Emilia takes out the parchment, and offers it to Gregor, Hauk-Šendorf, Kolenatý, and Jaroslav in succession. Each of them declines. Emilia finally offers it to Kristina, saying that this formula will allow her too to become a great singer, and to live for 300 years. Kristina takes the parchment, but then places it over a lit candle. The "Věc Makropulos" slowly catches fire, to the momentary dismay of the men, such as when Hauk-Šendorf asks for just a small piece of the parchment. However, he and the others accept the destruction of the "Věc Makropulos". Emilia laughs after the parchment has completely burned, and proclaims the "end of immortality".

==Analysis==
Czech novelist and playwright Ivan Klíma summarised Čapek's thematic intent of the play as follows:

"What Čapek intended to convey in The Makropulos Secret was the idea that people should not yearn for an unreachable longevity whose consequences they cannot begin to foresee, but rather live so that the brief time allotted to us will have been spent living fully, experiencing things, accomplishing things, and managing to be happy."
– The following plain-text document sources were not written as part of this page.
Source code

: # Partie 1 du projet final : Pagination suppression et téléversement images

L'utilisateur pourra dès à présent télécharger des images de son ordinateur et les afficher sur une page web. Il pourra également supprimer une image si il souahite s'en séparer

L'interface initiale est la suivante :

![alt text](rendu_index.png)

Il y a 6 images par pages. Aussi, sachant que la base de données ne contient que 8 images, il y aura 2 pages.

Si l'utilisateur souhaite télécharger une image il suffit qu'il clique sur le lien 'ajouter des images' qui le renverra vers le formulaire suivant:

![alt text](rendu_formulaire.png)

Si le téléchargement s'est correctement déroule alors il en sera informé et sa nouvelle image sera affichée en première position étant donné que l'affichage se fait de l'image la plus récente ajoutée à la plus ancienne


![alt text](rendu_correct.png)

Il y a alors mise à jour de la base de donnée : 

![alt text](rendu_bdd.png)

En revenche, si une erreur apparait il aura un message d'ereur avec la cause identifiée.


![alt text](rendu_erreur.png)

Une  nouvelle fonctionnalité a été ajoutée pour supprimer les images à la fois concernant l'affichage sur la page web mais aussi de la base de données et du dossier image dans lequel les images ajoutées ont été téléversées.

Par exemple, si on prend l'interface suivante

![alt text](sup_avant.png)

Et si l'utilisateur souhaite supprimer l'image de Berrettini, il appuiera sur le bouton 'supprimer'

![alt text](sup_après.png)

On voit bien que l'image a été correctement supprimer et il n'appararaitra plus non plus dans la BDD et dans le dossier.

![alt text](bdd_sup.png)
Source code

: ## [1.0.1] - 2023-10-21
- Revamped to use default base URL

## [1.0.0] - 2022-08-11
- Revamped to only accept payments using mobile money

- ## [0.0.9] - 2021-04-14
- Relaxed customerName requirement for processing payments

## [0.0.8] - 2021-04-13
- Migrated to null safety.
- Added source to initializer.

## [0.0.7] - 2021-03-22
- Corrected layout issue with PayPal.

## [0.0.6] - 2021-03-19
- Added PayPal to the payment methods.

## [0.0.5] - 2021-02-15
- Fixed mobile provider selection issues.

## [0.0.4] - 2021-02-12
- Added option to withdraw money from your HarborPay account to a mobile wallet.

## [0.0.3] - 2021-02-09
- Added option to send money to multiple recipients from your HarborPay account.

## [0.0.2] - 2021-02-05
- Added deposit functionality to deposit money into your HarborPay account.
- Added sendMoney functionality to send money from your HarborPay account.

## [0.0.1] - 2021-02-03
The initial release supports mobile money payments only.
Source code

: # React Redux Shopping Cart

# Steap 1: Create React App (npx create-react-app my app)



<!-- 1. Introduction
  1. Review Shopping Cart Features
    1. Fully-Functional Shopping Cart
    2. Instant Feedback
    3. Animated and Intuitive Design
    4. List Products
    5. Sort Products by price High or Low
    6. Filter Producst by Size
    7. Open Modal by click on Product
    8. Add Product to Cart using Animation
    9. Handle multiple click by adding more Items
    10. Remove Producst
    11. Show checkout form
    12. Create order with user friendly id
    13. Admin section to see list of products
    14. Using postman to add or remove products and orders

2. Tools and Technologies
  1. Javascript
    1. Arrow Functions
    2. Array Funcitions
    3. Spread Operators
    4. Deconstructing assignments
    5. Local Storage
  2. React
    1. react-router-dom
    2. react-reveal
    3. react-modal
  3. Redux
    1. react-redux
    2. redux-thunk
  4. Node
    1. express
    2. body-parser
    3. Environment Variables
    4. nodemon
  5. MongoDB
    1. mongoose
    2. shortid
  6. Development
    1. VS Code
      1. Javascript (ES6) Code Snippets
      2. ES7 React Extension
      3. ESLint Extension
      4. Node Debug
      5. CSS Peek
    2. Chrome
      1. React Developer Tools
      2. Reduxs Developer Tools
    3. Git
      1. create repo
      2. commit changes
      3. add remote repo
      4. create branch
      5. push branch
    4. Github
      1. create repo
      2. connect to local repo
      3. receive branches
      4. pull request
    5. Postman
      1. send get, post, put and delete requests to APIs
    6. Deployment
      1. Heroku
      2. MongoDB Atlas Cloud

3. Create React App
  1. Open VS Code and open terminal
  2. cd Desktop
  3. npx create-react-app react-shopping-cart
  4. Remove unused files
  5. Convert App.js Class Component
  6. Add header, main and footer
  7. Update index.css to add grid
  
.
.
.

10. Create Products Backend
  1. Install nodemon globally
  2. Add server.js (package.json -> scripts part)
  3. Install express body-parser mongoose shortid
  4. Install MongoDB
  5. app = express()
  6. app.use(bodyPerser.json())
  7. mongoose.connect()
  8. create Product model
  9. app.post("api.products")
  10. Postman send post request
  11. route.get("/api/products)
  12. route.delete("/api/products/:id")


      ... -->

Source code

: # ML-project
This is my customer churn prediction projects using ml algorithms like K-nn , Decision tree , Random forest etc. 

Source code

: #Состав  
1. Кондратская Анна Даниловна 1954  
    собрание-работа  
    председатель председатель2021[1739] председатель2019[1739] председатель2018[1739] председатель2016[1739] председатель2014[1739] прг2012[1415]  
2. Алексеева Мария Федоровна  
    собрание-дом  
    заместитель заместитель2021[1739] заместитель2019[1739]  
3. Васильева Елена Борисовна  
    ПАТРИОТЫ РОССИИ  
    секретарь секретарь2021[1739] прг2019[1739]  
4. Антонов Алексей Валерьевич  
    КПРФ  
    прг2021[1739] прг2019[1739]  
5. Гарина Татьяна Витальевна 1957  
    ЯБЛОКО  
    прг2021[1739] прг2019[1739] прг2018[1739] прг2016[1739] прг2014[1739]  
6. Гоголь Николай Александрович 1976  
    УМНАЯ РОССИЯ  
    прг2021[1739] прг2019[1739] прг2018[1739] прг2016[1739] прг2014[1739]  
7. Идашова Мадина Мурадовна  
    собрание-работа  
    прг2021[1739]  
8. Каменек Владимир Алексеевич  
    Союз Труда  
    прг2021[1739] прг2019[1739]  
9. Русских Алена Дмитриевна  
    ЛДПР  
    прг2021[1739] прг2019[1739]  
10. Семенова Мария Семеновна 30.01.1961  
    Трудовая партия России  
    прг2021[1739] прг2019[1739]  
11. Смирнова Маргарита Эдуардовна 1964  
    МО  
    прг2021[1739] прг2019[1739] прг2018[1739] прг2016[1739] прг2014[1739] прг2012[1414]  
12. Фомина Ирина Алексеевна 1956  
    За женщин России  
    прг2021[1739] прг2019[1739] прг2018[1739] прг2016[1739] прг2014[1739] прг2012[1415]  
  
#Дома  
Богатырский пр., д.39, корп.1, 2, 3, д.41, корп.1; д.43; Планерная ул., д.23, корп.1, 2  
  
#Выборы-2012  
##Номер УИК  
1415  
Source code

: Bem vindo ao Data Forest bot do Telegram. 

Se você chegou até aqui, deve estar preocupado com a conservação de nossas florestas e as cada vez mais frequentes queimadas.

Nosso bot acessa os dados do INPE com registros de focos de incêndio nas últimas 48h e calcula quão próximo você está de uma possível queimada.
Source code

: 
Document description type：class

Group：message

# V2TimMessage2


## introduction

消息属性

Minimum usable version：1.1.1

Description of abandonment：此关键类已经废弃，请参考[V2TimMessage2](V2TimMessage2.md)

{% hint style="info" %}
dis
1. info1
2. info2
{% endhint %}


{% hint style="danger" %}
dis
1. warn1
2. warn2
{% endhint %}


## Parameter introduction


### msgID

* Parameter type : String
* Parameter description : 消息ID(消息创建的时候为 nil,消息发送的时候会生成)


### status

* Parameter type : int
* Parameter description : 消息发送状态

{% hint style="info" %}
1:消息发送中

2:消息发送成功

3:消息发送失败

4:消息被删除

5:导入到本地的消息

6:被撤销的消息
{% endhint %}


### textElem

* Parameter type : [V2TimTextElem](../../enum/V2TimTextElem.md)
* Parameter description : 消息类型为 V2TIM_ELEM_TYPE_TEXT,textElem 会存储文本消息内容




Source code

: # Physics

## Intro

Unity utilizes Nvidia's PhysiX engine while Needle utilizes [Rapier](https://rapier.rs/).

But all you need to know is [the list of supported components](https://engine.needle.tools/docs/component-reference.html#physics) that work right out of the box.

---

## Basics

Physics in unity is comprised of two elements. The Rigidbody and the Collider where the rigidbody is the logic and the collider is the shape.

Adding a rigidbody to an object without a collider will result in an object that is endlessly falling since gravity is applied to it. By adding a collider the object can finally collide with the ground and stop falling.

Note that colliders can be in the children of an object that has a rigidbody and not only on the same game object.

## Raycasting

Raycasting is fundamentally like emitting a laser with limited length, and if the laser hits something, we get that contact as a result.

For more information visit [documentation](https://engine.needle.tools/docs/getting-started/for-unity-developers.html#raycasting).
Klíma also expressed his opinions on aspects of the final scene as follows:

"The unanimity of the characters refusing longevity is highly improbable, from a psychological point of view, and the characters' behavior, when considered logically, can only be deemed irresponsible. The final lines of the play are among the least convincing, the most contrived of all that Capek wrote".

Věc Makropulos features in the philosophy essay "The Makropulos Case: Reflections on the Tedium of Immortality" by Bernard Williams. In his essay, Williams utilizes the case of Elina Makropulos to argue that an immortal life should not be desirable.

==Adaptations==
Between 1923 and 1925, Leoš Janáček adapted the play into an opera of the same name.